**ACTION ITEM:** Restate the records word for word. Include no pictures.

**Pose landmark coordinates:**
===

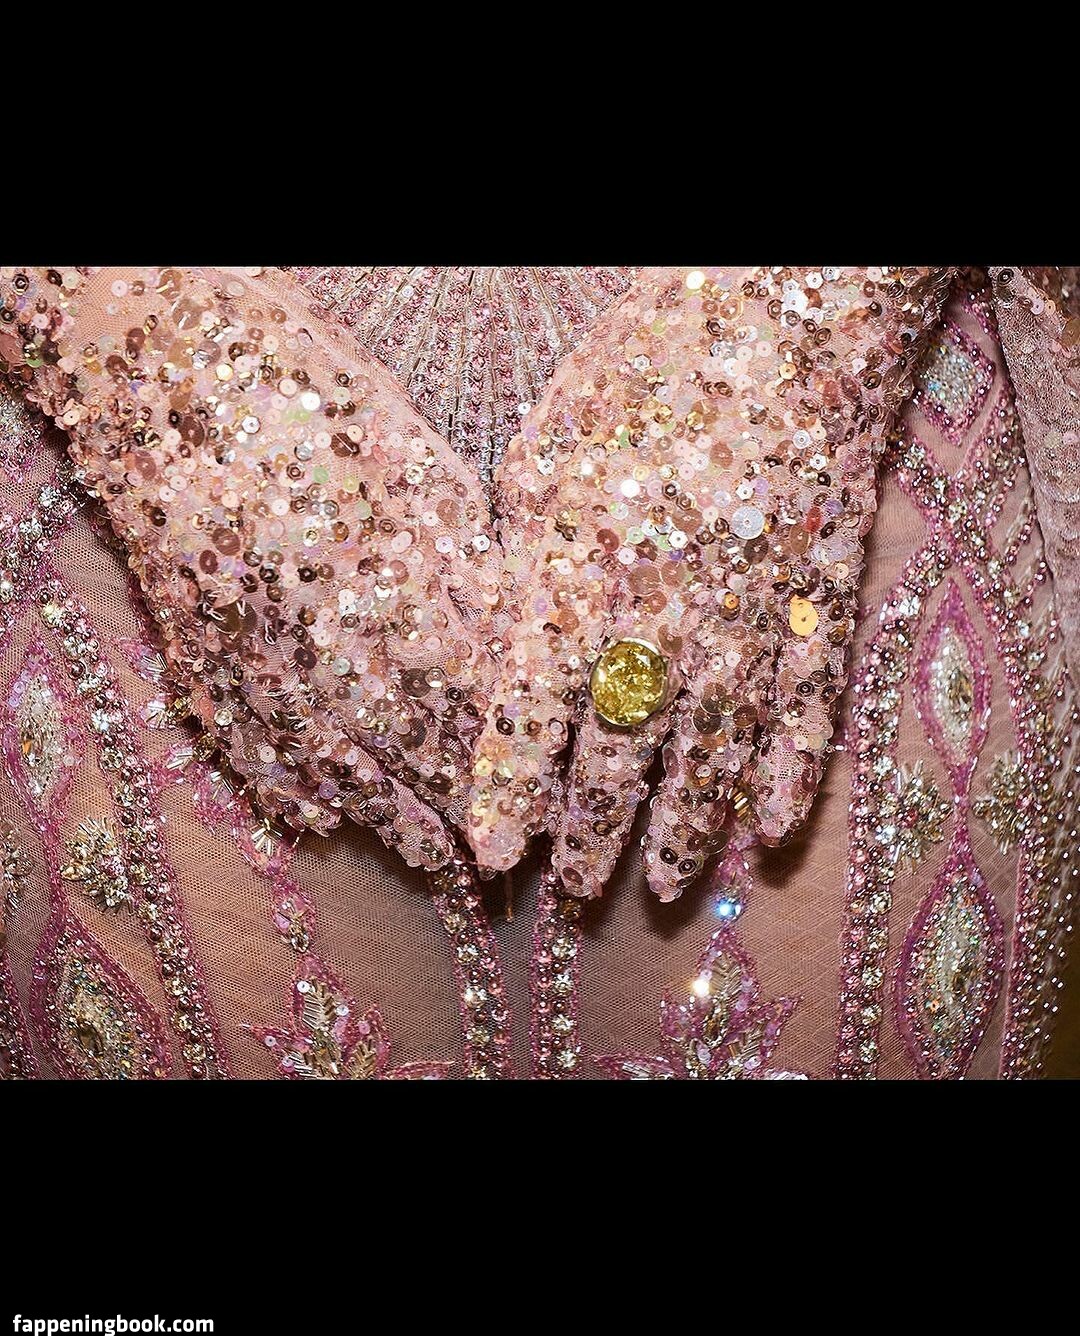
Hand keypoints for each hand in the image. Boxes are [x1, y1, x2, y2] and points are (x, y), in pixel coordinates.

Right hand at [0, 265, 506, 869]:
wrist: (163, 374)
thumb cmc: (316, 400)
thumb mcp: (426, 478)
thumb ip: (473, 580)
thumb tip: (522, 656)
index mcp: (390, 603)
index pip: (471, 721)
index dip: (512, 775)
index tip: (551, 811)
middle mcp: (320, 656)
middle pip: (408, 764)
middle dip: (462, 819)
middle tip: (509, 860)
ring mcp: (252, 667)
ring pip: (332, 775)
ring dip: (388, 825)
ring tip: (432, 861)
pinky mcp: (198, 660)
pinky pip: (250, 754)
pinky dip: (294, 794)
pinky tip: (324, 818)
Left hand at [467, 266, 952, 897]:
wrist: (784, 315)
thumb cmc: (642, 373)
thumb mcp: (542, 458)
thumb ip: (523, 566)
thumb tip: (513, 642)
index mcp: (575, 585)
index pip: (526, 723)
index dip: (506, 798)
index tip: (493, 856)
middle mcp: (660, 627)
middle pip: (619, 764)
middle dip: (594, 836)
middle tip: (576, 890)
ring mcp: (750, 626)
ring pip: (714, 761)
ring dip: (687, 832)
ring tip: (665, 884)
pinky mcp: (818, 609)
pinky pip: (806, 717)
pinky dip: (791, 778)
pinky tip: (775, 825)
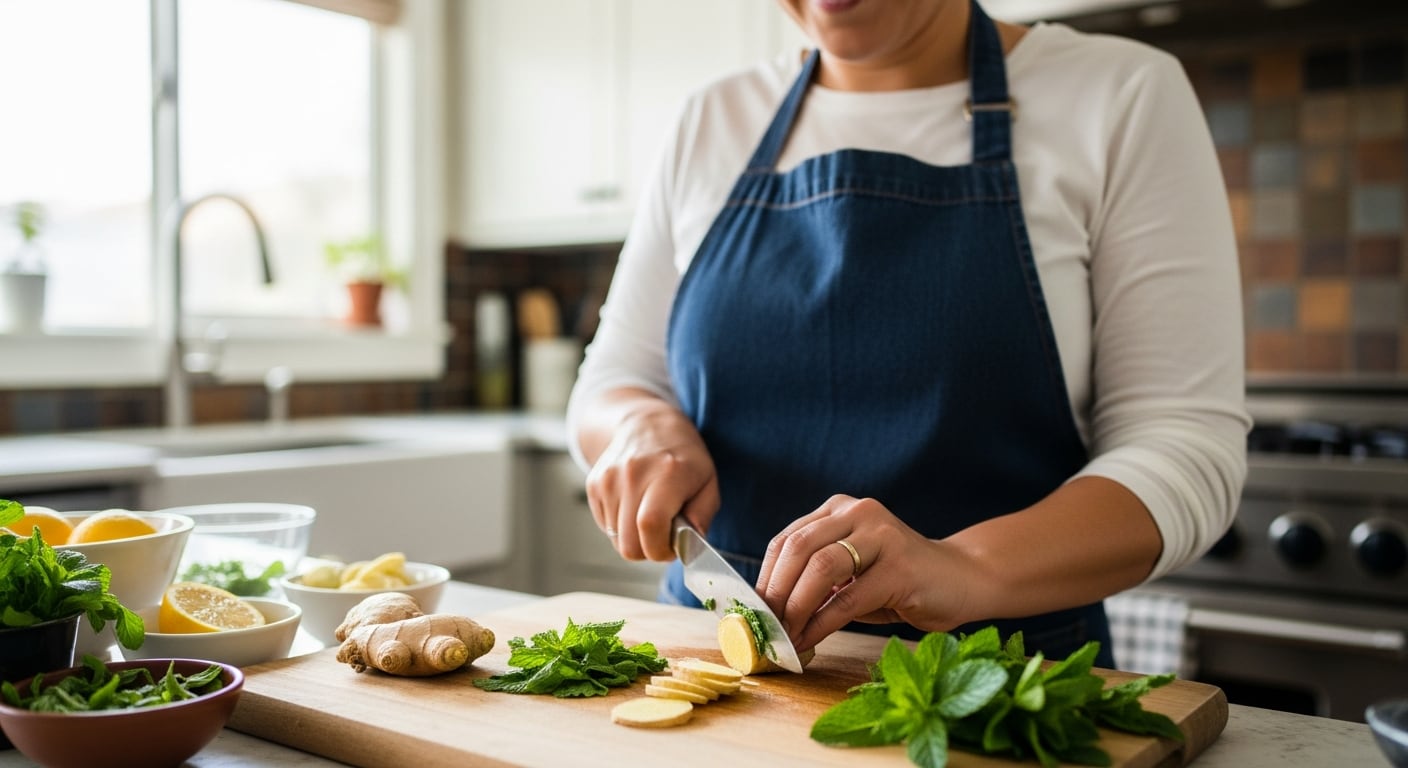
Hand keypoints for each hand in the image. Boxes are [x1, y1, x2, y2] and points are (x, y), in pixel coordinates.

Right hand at [585, 400, 718, 561]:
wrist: (647, 424)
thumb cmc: (683, 456)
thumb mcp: (708, 482)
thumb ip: (702, 517)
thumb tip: (688, 546)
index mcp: (667, 474)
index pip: (650, 526)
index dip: (660, 549)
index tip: (671, 547)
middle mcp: (633, 474)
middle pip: (628, 544)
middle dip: (648, 550)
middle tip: (662, 535)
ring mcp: (609, 479)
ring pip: (616, 539)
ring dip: (635, 538)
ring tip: (649, 516)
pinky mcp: (594, 485)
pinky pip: (605, 527)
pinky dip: (621, 526)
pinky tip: (634, 507)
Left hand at [756, 495, 973, 651]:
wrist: (963, 579)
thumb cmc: (899, 581)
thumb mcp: (851, 573)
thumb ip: (814, 580)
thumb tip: (769, 611)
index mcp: (839, 509)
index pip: (786, 540)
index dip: (765, 578)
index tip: (753, 612)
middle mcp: (858, 512)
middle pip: (798, 548)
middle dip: (775, 593)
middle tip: (766, 626)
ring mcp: (881, 536)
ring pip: (820, 568)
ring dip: (796, 608)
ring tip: (786, 636)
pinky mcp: (900, 567)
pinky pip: (848, 598)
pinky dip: (822, 624)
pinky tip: (811, 641)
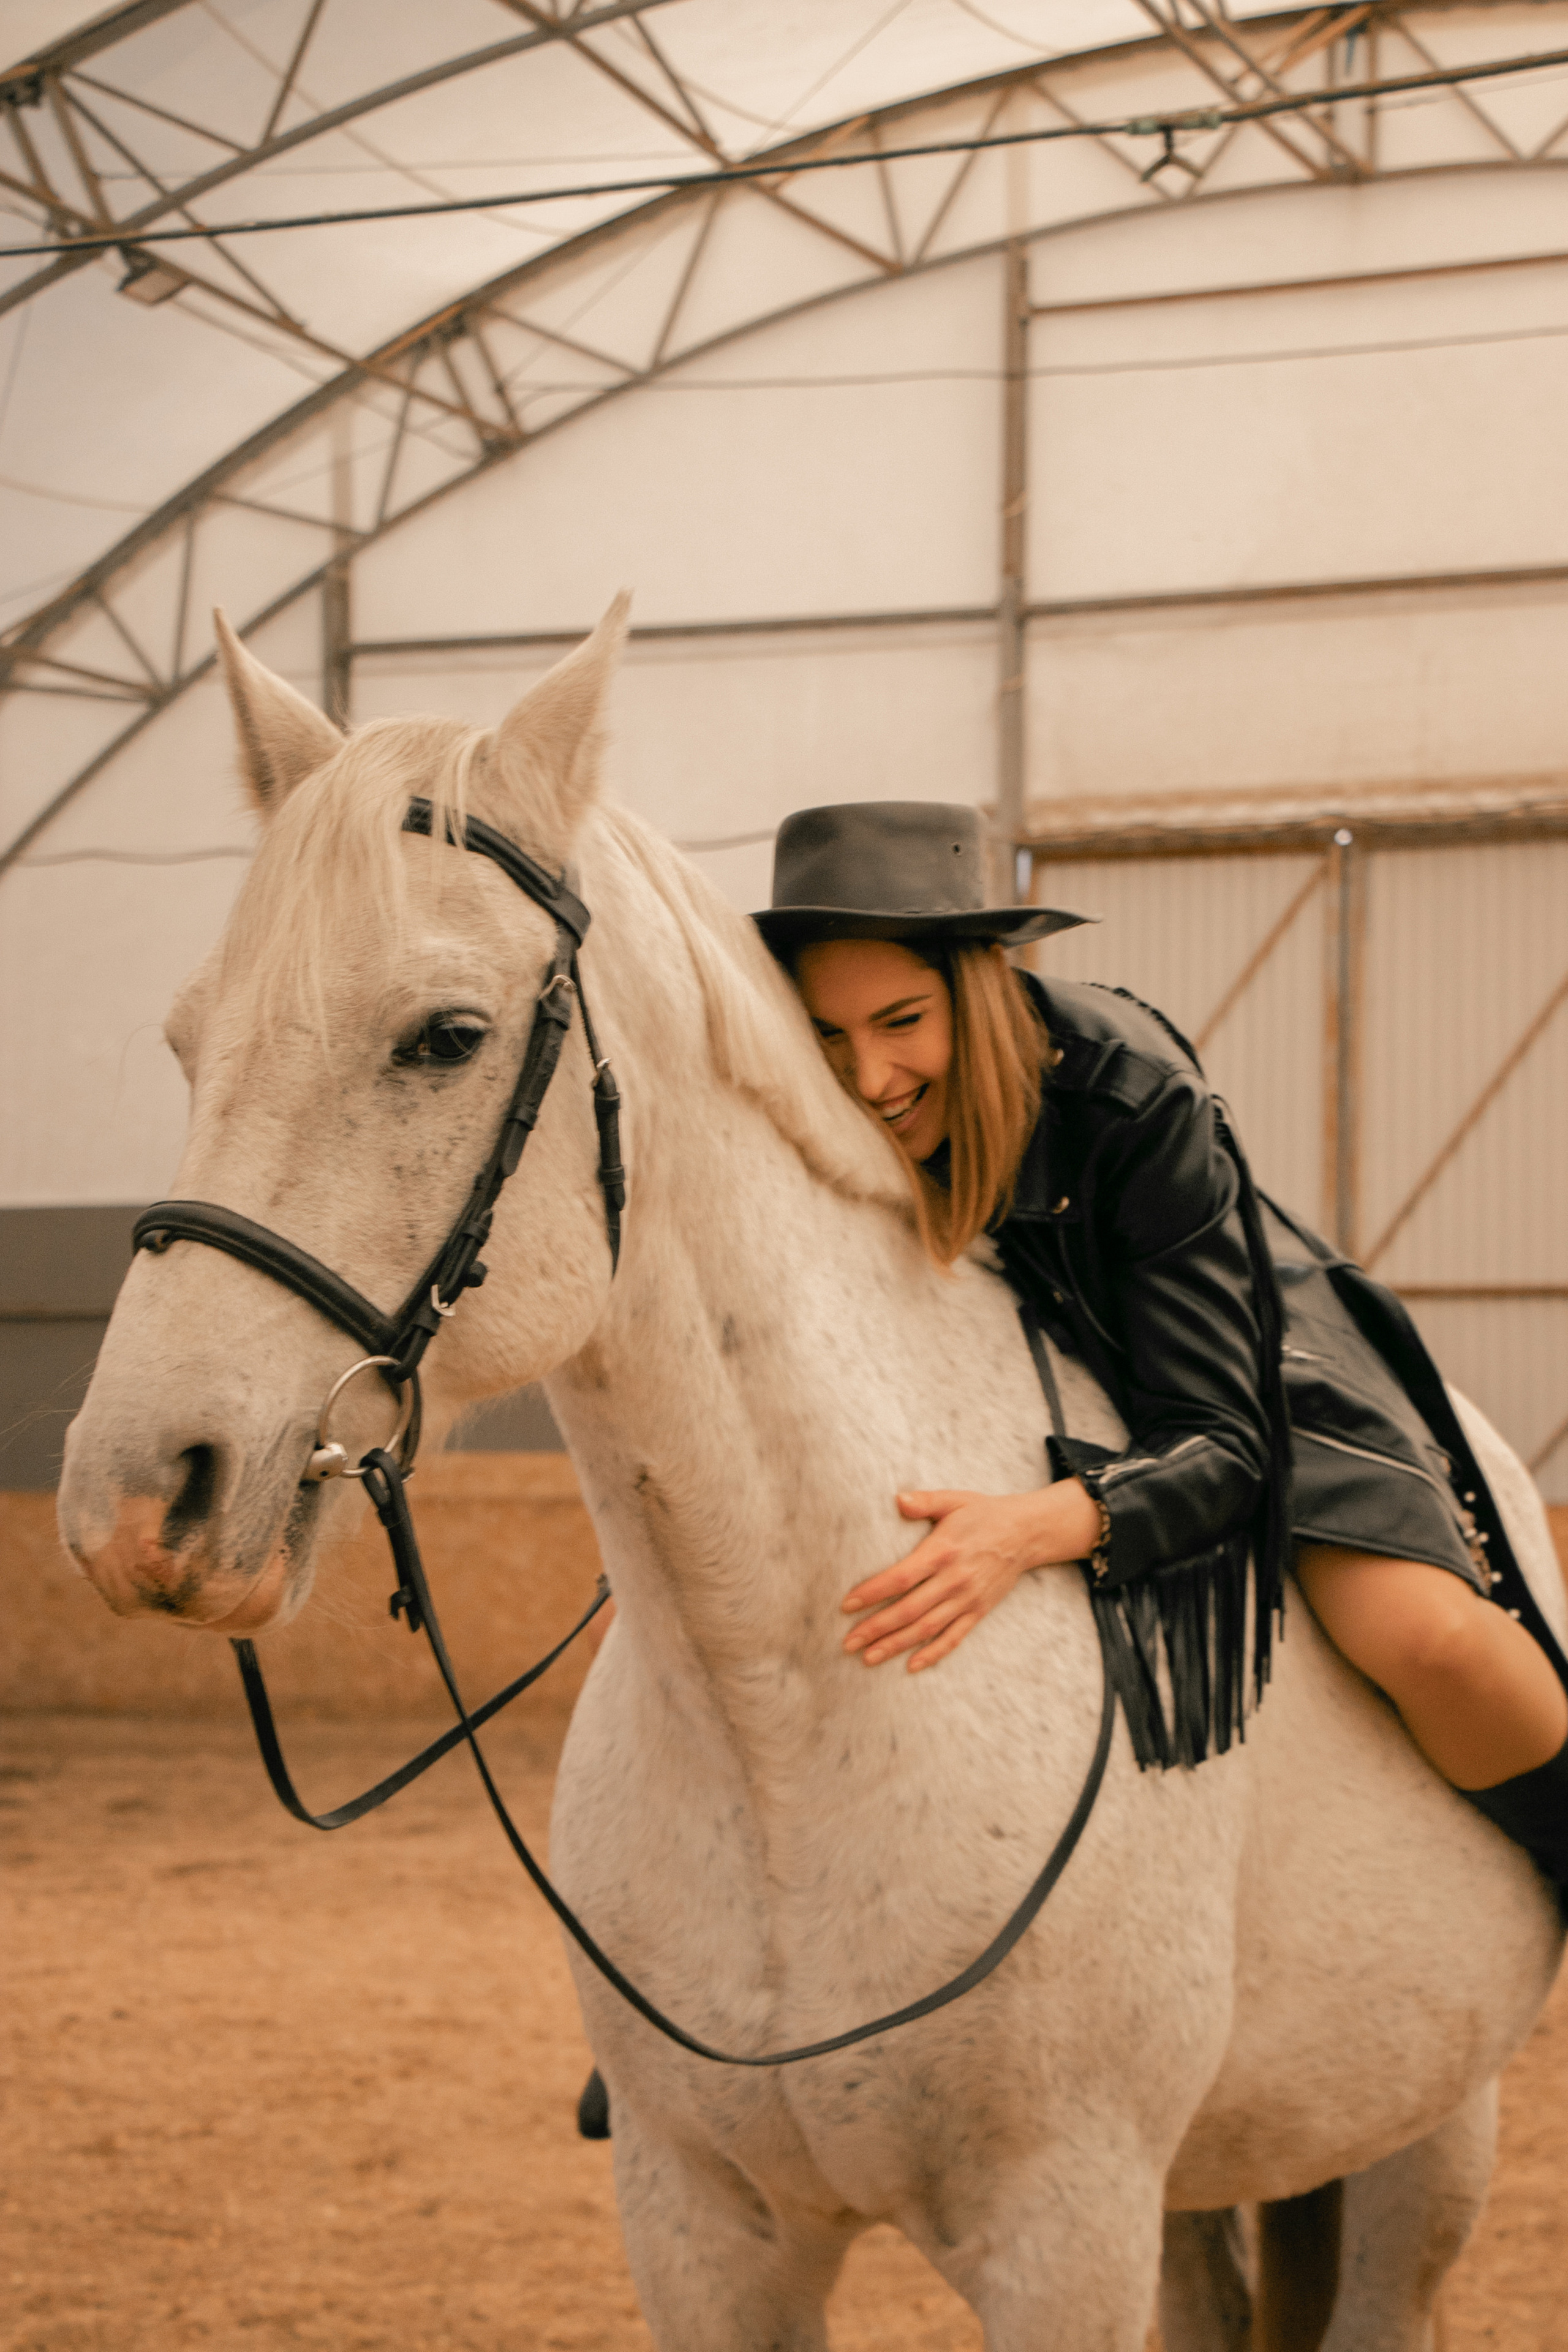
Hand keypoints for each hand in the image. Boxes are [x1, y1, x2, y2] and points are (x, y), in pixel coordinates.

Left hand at [841, 1481, 1098, 1673]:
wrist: (1026, 1533)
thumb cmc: (983, 1514)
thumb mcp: (954, 1500)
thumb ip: (925, 1501)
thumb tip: (897, 1499)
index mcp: (943, 1551)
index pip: (901, 1577)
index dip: (873, 1592)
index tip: (847, 1605)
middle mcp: (954, 1579)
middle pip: (909, 1610)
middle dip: (876, 1628)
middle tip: (848, 1643)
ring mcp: (968, 1599)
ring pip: (927, 1628)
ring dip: (896, 1645)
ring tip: (868, 1658)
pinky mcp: (979, 1611)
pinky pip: (954, 1637)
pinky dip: (933, 1654)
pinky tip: (912, 1665)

===

**RESPONSE TO THIS TASK:**
Hand keypoints for each hand in the image. Boxes are [x1, y1, x2, y2] and points are (x, y), in pixel coordinates.

Right hand at [0, 265, 506, 869]:
wrist: (163, 374)
thumb cmc: (316, 400)
thumb mcp: (426, 478)
thumb ip: (473, 580)
thumb tip: (522, 656)
index mcp: (390, 603)
index pip: (471, 721)
index dip: (512, 775)
index tip: (551, 811)
middle mcp: (320, 656)
middle pip: (408, 764)
middle dip: (462, 819)
middle tip: (509, 860)
ring mcp: (252, 667)
ring pip: (332, 775)
ring dip: (388, 825)
ring tip: (432, 861)
pinky mcp: (198, 660)
pinky pip: (250, 754)
pinky dip: (294, 794)
pinky tip: (324, 818)
Left hand at [467, 266, 952, 897]:
wrist: (784, 315)
thumb cmc: (642, 373)
thumb mcp: (542, 458)
thumb ip: (523, 566)
thumb tip: (513, 642)
index mcp: (575, 585)
index pip: (526, 723)
index dip: (506, 798)
index tip: (493, 856)
middle mcp: (660, 627)
middle pip: (619, 764)
middle dip: (594, 836)
middle tip: (576, 890)
ring mcp: (750, 626)
ring pip: (714, 761)
ring dip: (687, 832)
ring tip: (665, 884)
pinky mcp: (818, 609)
pinky pip: (806, 717)
pinky dip: (791, 778)
pinky tip: (775, 825)
Hand keypoints for each hand in the image. Boxes are [x1, y1, x2, y2] and points are (x, y), in pixel coordinates.

Right hand at [585, 400, 718, 561]:
wrist: (647, 424)
thumb cmc: (683, 456)
thumb mcp: (708, 482)
thumb ip: (702, 517)
thumb tip: (688, 546)
index mcp: (667, 474)
index pip: (650, 526)
index dip: (660, 549)
index tip: (671, 547)
middle mcp: (633, 474)
middle pip: (628, 544)
middle dip: (648, 550)
middle tip: (662, 535)
ring mcp: (609, 479)
ring pip: (616, 539)
ring dip: (635, 538)
ring tip: (649, 516)
pinky mcp: (594, 485)
pinky pip: (605, 527)
pinky dip: (621, 526)
pinky tip: (634, 507)
Left hand at [756, 495, 973, 651]:
wrist: (963, 579)
thumb cmc: (899, 581)
thumb mcp: (851, 573)
thumb ip: (814, 580)
thumb tip: (769, 611)
index mcp: (839, 509)
index pip: (786, 540)
index dip: (765, 578)
index tip: (753, 612)
middle mcp: (858, 512)
middle pip: (798, 548)
middle dip: (775, 593)
middle tip: (766, 626)
ring mcp: (881, 536)
ring pip: (820, 568)
ring dip: (796, 608)
ring tip: (786, 636)
pinky mcp: (900, 567)
pinky pip: (848, 598)
pinky dip: (822, 624)
pinky tip: (811, 641)
Hand keypoints for each hand in the image. Boxes are [x1, y1, x2, y2] and points are (x, y), in pixel coordinates.

Left hand at [841, 1481, 1098, 1673]:
wrist: (1026, 1533)
thumb cmc: (983, 1514)
thumb mcp: (954, 1500)
thumb ip: (925, 1501)
thumb tip: (897, 1499)
index mcp: (943, 1551)
index pip: (901, 1577)
index dip: (873, 1592)
index tip: (847, 1605)
middle mcp: (954, 1579)
middle pip: (909, 1610)
middle dip: (876, 1628)
middle tip: (848, 1643)
ring mcp: (968, 1599)
ring pip: (927, 1628)
ring dip: (896, 1645)
ring tip: (868, 1658)
pinky mcp: (979, 1611)
pinky pip: (954, 1637)
pinky dip: (933, 1654)
pinky tip: (912, 1665)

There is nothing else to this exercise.